Is this method through Gentzen type systems and the "Hauptsatz" theorem non-elementary?
It should be, right? Later in the book, it marks when a theorem is non-elementary but it does not do so with this theorem.
In the same section, a brief heuristic account for Gentzen's proof of the consistency of classical number theory with transfinite induction to $\epsilon_0$ is given. There is a quote saying
"...the reasonings used in Gentzen's consistency proof other than this transfinite induction are of sorts that are formalizable in the systems." (479)
Is that implying that "Hauptsatz" and Gentzen type systems are formalizable? Or does that mean that Gödel's second theorem does not apply to Robinson's system?
I have no reason to think that the latter is the case.

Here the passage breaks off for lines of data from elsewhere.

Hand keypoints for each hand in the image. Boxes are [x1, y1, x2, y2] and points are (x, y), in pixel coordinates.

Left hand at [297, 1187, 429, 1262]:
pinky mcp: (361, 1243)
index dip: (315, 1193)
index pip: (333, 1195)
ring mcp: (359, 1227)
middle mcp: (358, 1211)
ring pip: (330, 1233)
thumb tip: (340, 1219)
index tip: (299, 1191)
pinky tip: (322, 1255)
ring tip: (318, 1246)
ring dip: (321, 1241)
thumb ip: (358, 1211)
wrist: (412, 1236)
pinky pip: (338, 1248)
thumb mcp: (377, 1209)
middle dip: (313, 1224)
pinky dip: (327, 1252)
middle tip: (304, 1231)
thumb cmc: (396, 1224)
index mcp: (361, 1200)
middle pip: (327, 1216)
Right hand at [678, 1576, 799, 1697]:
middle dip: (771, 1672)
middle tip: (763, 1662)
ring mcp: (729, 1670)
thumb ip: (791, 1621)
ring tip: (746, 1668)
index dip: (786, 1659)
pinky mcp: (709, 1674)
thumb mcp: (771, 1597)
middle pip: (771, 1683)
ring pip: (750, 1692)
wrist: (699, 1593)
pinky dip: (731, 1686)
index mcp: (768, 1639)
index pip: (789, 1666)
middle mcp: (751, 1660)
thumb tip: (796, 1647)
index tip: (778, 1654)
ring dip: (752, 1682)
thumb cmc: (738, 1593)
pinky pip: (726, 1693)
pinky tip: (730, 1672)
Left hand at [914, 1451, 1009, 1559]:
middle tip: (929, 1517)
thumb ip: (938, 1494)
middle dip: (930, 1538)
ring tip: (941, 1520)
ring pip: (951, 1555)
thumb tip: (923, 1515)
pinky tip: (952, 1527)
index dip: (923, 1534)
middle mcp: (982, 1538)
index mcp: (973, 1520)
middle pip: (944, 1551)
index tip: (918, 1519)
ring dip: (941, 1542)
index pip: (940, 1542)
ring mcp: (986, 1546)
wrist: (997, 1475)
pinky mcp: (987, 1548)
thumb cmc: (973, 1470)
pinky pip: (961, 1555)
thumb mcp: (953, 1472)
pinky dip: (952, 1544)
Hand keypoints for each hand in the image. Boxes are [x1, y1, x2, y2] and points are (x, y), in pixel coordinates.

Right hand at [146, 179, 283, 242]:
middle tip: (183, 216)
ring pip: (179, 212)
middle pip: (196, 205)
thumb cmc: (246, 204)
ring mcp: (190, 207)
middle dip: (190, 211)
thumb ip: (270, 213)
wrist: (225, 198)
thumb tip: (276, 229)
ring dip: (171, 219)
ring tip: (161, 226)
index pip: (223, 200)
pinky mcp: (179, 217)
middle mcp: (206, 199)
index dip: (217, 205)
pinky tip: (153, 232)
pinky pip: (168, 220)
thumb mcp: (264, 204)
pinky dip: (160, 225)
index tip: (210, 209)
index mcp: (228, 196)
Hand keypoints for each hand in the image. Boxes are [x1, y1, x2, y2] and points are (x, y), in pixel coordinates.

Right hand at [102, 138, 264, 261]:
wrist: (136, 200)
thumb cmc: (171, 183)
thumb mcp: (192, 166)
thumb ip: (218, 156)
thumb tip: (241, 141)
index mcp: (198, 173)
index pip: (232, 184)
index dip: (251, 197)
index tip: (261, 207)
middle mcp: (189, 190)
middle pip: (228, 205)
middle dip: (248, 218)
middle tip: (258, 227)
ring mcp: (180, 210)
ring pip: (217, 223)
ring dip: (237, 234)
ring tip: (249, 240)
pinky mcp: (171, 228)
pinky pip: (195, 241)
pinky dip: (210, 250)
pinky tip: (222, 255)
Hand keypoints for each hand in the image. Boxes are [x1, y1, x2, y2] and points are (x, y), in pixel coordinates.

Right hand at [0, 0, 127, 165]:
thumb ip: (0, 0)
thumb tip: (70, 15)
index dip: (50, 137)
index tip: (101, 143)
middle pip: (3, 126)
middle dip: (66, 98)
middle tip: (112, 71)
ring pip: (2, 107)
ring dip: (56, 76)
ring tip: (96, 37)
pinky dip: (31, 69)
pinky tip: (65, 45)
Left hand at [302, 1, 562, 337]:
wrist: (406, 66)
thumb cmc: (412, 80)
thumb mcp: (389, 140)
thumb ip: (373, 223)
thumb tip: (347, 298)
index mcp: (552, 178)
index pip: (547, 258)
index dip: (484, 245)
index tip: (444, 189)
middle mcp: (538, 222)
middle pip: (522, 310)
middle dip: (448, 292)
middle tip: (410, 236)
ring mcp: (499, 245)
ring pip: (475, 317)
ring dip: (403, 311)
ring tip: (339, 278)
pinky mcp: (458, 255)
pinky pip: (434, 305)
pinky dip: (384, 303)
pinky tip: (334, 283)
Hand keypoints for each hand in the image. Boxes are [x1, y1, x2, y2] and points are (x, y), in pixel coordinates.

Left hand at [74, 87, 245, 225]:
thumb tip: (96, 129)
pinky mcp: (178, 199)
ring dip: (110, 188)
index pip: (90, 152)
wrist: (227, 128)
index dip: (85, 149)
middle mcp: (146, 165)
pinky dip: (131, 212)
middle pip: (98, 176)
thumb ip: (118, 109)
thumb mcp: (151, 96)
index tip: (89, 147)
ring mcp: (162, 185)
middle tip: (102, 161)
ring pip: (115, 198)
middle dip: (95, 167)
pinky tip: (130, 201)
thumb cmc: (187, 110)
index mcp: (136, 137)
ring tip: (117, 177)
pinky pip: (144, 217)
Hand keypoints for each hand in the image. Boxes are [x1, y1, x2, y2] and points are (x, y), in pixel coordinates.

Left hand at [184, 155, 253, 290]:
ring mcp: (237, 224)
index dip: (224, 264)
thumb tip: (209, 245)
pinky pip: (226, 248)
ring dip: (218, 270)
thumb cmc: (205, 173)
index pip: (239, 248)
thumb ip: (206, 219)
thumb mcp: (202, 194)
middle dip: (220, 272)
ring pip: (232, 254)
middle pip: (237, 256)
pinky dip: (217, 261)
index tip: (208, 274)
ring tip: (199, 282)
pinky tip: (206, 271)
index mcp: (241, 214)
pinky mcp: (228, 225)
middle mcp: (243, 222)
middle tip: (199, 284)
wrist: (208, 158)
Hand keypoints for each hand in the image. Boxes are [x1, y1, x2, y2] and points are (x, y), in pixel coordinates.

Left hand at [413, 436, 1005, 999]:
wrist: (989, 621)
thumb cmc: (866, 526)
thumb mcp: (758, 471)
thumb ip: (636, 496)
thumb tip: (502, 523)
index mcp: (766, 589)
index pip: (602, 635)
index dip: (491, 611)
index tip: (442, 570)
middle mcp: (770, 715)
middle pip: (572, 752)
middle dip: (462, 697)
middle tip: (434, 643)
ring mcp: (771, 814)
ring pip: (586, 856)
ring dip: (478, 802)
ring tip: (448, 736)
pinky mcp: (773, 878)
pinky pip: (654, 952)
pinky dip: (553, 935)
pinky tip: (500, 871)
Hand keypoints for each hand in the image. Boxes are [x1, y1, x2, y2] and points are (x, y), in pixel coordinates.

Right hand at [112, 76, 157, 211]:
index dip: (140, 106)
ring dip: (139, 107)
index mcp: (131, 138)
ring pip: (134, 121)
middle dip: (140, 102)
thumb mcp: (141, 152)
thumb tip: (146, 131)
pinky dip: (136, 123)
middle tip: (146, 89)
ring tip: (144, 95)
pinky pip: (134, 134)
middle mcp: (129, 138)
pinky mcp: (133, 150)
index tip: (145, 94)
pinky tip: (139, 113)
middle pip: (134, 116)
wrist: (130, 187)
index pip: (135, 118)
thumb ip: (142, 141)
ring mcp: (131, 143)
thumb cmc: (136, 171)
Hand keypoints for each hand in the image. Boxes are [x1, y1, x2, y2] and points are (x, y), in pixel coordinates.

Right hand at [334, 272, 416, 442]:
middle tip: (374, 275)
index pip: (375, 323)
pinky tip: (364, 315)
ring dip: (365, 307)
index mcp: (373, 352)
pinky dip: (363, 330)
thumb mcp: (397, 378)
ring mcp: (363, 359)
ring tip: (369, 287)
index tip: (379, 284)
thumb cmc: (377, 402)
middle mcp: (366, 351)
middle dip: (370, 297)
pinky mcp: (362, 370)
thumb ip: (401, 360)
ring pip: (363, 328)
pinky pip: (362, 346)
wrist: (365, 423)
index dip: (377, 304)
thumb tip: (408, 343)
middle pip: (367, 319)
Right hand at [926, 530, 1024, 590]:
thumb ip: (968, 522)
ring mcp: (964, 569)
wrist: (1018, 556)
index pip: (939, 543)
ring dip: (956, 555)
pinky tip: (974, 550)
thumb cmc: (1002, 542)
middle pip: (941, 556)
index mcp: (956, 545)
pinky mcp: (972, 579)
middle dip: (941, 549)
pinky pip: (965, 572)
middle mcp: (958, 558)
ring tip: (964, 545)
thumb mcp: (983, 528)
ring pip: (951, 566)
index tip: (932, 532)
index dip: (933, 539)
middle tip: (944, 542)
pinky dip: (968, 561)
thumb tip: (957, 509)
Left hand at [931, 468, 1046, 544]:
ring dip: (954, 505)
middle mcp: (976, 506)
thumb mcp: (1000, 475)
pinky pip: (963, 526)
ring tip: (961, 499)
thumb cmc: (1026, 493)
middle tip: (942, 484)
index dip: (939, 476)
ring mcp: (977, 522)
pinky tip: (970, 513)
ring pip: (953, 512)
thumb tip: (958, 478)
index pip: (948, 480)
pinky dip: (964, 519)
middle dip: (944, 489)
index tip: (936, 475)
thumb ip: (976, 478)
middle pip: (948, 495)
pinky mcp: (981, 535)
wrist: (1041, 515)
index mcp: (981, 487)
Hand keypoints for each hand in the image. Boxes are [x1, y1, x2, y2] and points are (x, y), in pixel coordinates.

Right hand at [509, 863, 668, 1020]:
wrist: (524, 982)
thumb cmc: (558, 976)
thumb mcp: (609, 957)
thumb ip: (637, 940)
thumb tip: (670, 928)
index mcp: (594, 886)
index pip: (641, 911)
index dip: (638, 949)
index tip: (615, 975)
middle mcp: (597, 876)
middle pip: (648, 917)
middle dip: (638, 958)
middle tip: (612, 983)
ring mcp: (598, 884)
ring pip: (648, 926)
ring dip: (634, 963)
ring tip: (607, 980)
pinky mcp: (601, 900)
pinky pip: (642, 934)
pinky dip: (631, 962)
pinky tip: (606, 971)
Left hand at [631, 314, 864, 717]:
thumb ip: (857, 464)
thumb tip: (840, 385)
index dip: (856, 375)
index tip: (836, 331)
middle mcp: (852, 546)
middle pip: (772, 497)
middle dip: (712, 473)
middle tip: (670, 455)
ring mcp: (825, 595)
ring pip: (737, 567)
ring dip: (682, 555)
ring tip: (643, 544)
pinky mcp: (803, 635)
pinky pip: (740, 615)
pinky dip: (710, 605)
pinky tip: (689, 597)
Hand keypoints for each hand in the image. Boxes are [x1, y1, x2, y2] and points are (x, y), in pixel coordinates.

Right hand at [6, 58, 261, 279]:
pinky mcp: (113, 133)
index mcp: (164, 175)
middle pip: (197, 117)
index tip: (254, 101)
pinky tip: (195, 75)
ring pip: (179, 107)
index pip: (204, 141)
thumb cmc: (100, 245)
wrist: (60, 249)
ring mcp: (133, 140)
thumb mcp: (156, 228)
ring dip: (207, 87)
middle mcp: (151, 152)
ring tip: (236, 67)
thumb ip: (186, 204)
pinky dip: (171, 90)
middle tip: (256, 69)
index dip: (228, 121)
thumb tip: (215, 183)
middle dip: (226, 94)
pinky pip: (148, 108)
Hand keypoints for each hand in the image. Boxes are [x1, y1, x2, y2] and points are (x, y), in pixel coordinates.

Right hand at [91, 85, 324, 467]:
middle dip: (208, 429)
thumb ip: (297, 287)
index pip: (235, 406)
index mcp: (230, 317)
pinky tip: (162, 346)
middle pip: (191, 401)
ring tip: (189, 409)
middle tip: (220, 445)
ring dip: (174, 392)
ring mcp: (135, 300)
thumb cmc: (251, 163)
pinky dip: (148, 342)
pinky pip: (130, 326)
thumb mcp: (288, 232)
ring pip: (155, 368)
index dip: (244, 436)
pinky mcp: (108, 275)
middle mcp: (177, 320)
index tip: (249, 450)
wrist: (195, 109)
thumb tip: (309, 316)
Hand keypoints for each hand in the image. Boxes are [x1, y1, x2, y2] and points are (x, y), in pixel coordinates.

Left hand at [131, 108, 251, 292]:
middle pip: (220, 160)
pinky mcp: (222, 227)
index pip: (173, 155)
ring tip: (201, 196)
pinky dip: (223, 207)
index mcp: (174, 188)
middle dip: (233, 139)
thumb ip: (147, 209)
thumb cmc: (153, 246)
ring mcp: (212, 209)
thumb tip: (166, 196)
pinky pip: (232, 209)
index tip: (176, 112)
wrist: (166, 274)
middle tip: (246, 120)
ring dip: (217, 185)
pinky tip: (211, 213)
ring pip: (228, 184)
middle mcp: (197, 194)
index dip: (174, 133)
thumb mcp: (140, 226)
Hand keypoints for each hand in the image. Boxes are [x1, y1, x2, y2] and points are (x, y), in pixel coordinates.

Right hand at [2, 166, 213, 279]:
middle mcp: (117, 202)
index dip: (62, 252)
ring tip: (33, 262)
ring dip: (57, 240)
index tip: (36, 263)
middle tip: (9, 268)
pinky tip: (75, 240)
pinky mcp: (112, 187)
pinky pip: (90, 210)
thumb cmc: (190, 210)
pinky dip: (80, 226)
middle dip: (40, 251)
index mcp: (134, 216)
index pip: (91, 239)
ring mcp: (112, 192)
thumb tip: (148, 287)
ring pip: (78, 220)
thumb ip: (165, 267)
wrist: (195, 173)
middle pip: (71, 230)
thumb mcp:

Everything here is formalizable (although formalizing "induction along $\epsilon_0$" in the language of PA actually takes a bit of thought); the issue is what formal system is being used. For example, the proof of the consistency of Robinson's Q is not a proof in Q but rather a proof in a stronger system.
The proof of Godel's incompleteness theorems is also formalizable, and in fact goes through in PA (or indeed much less). Specifically:
In particular, PA proves "If PA is consistent, then PA is incomplete." This does not contradict the consistency of PA, since that hypothesis is part of the statement being proved.
So there isn't any unformalizability going on here. Rather, what we have is a class of situations where we need to distinguish between provability in different systems: there are many different systems we're interested in, and various facts about some are proved in others.